The CRTC today issued a release announcing its findings on the financial situation of private conventional television broadcasters.
In it, a few things that strike me right off: First of all, despite all the whining and complaining, conventional over-the-air television broadcasters like CTV and Global are still making money, albeit much less than they used to. Total profits for 2008 were $8 million, compared to hundreds of millions for the years before.
Though revenue was down from last year, the main reason for the financial shortfall is an increase in expenses, and the main increase there, which ate up half of their profits over the last year, is an increase in foreign (read: American) programming expenses:
Investments in Canadian programming remained essentially unchanged at $619.6 million, of which $146 million was paid to independent producers. However, private broadcasters spent $775.2 million on foreign programming in 2008, up 7.4% from $721.9 million in 2007.
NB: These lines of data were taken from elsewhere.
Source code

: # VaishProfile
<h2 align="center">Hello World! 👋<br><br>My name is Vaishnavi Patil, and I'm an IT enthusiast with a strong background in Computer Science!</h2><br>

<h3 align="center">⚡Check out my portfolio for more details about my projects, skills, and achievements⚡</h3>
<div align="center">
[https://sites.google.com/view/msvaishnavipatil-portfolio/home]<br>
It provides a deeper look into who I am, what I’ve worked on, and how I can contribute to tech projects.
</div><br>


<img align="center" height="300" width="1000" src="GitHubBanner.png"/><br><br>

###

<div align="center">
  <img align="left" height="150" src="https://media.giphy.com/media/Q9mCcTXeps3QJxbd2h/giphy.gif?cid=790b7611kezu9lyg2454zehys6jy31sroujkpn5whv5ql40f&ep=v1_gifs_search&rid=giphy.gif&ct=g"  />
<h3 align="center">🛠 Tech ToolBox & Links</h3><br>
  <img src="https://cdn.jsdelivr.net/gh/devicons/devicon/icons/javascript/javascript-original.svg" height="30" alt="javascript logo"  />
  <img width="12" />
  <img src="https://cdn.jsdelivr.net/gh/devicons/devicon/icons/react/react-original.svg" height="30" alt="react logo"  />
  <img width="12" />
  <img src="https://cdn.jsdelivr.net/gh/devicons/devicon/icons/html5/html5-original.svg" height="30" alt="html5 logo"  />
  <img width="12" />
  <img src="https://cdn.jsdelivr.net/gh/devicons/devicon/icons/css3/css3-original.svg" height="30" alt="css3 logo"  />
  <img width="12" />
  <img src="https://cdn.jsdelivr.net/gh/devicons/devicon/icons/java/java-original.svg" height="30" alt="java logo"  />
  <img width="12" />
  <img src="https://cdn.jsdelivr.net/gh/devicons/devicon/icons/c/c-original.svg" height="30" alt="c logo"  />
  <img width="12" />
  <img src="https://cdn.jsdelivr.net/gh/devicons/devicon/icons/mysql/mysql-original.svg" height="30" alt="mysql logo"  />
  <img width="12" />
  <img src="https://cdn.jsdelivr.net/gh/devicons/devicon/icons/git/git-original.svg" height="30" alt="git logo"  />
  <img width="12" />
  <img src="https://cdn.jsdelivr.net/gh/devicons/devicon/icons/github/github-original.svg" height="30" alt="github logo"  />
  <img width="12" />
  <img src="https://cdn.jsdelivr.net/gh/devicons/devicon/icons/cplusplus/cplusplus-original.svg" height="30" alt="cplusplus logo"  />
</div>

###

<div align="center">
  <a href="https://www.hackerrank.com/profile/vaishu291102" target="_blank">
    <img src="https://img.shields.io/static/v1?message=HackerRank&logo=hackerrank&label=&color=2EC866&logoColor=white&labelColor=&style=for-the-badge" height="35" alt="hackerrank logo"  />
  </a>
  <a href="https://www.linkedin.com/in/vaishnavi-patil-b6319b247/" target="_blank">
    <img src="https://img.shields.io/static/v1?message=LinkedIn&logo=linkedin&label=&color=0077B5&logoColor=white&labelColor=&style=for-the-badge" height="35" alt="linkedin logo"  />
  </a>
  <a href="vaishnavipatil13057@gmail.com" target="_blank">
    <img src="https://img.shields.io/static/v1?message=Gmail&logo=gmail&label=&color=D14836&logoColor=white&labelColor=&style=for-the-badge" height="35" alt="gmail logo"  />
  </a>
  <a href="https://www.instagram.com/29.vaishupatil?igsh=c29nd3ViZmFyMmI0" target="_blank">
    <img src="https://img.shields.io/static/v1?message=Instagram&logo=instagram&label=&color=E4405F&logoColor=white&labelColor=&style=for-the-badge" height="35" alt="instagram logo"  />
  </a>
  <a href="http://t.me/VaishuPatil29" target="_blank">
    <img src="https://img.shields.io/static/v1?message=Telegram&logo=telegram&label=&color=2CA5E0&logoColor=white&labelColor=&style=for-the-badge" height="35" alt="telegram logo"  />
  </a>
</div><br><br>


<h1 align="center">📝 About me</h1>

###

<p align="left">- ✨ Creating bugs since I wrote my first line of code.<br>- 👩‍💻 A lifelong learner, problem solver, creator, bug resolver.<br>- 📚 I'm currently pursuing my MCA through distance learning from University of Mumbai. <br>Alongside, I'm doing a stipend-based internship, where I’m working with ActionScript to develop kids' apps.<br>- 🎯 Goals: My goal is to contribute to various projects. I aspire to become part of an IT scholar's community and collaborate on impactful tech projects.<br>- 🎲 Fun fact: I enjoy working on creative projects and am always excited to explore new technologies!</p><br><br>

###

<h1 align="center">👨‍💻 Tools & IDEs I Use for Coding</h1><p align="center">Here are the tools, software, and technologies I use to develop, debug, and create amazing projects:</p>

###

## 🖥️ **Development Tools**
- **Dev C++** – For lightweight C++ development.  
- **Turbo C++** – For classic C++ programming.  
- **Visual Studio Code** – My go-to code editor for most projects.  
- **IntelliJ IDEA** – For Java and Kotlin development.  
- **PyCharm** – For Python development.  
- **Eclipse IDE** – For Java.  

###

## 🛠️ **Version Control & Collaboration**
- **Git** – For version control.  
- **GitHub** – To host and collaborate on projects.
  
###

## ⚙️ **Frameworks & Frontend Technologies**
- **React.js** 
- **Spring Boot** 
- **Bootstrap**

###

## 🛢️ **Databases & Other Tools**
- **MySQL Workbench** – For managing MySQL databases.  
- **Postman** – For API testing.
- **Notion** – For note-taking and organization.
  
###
In other words, the reason CTV, Global, CITY et al aren’t making as much money as before isn’t because they can’t afford to fund daily newscasts, it’s because they’re running themselves into the poor house bidding for the Canadian broadcast rights for House and Grey’s Anatomy.
It boggles the mind that Canadian broadcasters spend more money securing rights to U.S. content than they do creating their own Canadian content (in fact, if you exclude news from the equation, it becomes a ratio of more than 2:1).
The full analysis with tables and stuff (PDF) is worth taking a look at. It breaks down the numbers by region, and shows that profit in Quebec, for example, bucked the trend and actually increased slightly in 2008. This despite (or because of) the fact that Quebec’s private broadcasters spend more money to create their own (primarily francophone) content.
Taking that Canadian-to-U.S. content ratio again and excluding Quebec, it rises to 60:40 in favour of importing U.S. programming. Exclude news again, and you find out that non-Quebec TV broadcasters spend 80% of their non-news programming budgets on importing American programming, and only 20% on creating Canadian content (that includes quasi-news programming like “other information” and “human interest”).
Perhaps we may have located the source of the problem here?
More on this story at CBC, CP and FP.
UPDATE: That didn’t take long. Quebecor (which owns TVA and Sun TV) is already using this to ask the CRTC to allow broadcasters to force cable companies to give them money (via Branchez-Vous), something the CRTC has already rejected.
More crappy cable channels
The CRTC is hearing applications for new digital specialty TV channels in one giant hearing (which also includes a bunch of radio applications). Among the suggested new channels:
- The Asian Television Network has applied to create 12 new channels in various categories for news, sports and music programming. The applications are somewhat vague and ask for freedom to take programming from various categories, so there will probably be resistance from the existing players.
- Current TV has applied for a Canadian version of its cable channel.
- Some guy in Alberta wants to create The Country Channel, geared toward rural Canadians, which I guess means programming about farming and fishing. Again, some existing broadcasters will probably object to them not being more selective about programming categories.
- A Toronto company called Ultimate Indie Productions (which seems to have assumed that its application has already been approved) wants to create a channel which features music from emerging Canadian artists (those whose record sales have not hit 80,000 yet), similar (in every way I can see) to a channel that’s already been approved but has not started service yet. It says no more than 65% of its content will be music, so I’m not sure what the rest is supposed to be. It also proposes no limits on feature film programming, which will annoy existing broadcasters. It’s also asking for an HD version of the same channel.
In other news
- Two Montreal radio stations, CISM 89.3FM and CIRA Radio Ville-Marie 91.3FM, have been given approval to create new subcarrier channels which would broadcast content in Tamil language and Spanish, respectively. These special channels are not picked up by normal radios and do not affect the main channel.
- The Accessible Channel has been given approval for an HD version.
- The CRTC is taking applications for new radio stations in the Ottawa/Gatineau area. The usual suspects are there, recommending pop, rock and news/talk stations.
can ctv / canwest afford to drop the big US shows ?
if they drop them …then they’ll end up in last place and advertisers won’t be happy
No, Ultimate Indie is assuming that the application that already got approved got approved.